Il y a quelques semaines, de son lit d'hôpital d'où il me répondait quand je lui parlais au téléphone pour m'enquérir de son état de santé, sa voix, naturellement douce et posée, me parut atone, quasi éteinte. Ses difficultés d'élocution étaient nettement perceptibles. Mais malgré elles, il tenait à me dire un mot sur ce qui le préoccupait au plus haut point, jusque dans son lit d'hôpital : les défis et épreuves auxquels son Organisation faisait face.

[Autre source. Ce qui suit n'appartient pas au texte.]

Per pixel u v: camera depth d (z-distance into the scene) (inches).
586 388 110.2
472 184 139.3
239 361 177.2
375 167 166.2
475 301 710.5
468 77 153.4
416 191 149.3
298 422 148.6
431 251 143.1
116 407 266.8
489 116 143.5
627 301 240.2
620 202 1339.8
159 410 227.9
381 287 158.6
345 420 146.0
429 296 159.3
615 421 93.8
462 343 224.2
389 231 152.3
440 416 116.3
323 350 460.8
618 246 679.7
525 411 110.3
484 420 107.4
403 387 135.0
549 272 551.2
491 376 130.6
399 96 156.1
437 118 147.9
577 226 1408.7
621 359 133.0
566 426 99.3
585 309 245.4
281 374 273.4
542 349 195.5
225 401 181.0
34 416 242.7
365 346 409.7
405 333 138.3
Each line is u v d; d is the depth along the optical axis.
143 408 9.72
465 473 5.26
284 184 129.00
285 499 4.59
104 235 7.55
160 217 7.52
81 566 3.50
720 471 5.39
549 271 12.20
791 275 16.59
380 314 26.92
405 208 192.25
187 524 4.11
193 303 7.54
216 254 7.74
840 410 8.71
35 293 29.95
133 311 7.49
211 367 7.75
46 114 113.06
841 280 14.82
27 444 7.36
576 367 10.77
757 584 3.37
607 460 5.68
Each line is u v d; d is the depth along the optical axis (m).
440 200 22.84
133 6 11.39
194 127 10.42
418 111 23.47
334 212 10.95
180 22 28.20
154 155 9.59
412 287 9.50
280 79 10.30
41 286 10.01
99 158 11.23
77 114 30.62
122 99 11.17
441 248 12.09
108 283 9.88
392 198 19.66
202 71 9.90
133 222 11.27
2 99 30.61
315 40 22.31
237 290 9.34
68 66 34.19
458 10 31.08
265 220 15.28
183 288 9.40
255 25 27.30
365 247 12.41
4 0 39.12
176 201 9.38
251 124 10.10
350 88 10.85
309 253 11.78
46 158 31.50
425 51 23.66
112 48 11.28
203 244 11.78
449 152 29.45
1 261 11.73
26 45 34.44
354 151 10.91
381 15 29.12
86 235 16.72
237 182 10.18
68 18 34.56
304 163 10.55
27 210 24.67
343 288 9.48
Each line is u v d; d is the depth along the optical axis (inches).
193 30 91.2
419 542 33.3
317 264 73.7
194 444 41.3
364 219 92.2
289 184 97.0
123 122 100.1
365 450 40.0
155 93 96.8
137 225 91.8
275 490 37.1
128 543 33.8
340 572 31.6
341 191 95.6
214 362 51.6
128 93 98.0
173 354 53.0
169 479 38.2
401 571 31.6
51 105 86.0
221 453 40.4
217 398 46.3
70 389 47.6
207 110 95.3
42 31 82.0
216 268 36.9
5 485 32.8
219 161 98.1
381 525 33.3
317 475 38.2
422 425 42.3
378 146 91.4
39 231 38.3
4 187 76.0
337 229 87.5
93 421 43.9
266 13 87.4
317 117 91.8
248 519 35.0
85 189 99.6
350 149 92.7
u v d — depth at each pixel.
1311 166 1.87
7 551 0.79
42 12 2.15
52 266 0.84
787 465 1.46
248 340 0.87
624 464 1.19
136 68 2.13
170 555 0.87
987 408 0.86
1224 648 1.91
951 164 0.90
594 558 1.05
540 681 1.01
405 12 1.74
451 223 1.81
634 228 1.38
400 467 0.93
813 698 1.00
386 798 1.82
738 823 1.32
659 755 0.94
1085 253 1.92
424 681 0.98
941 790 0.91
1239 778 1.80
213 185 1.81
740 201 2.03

Pour lui épargner des efforts que son état ne semblait pouvoir supporter, son ami de toujours, Diagana Mamadou Youssouf, toujours à son chevet comme s'il pressentait l'imminence de cet instant fatidique, et qu'il voulût être là, présent, à ses côtés, quand il adviendrait, prit le téléphone de sa main et poursuivit la conversation avec moi.


Nos chemins se croisèrent dans le dernier trimestre de 1983 à F'derick, siège du commandement de la deuxième Région militaire. Nous ne servions pas dans une même Unité ; d'où l'inexistence entre nous de cette proximité professionnelle que l'on observe entre collaborateurs dans une même hiérarchie ou un même Service. En revanche, dans la vie privée, c'est à cette date et en ce lieu que se nouèrent nos relations. Elles étaient, elles, faites de proximité, de complicité, d'estime réciproque, d'amitié.


Les turbulences de la vie militaire et mon arrestation en 1987, suivie de mes trois années de privation de liberté empêchèrent cette amitié naissante de prospérer comme nous l'aurions souhaité. Mais le monde sachant parfois si bien se faire petit, et la vie réservant souvent des surprises inattendues, il se fit que Dia Ousmane et moi nous retrouvions en France, en 2000, dans les bras l'un de l'autre.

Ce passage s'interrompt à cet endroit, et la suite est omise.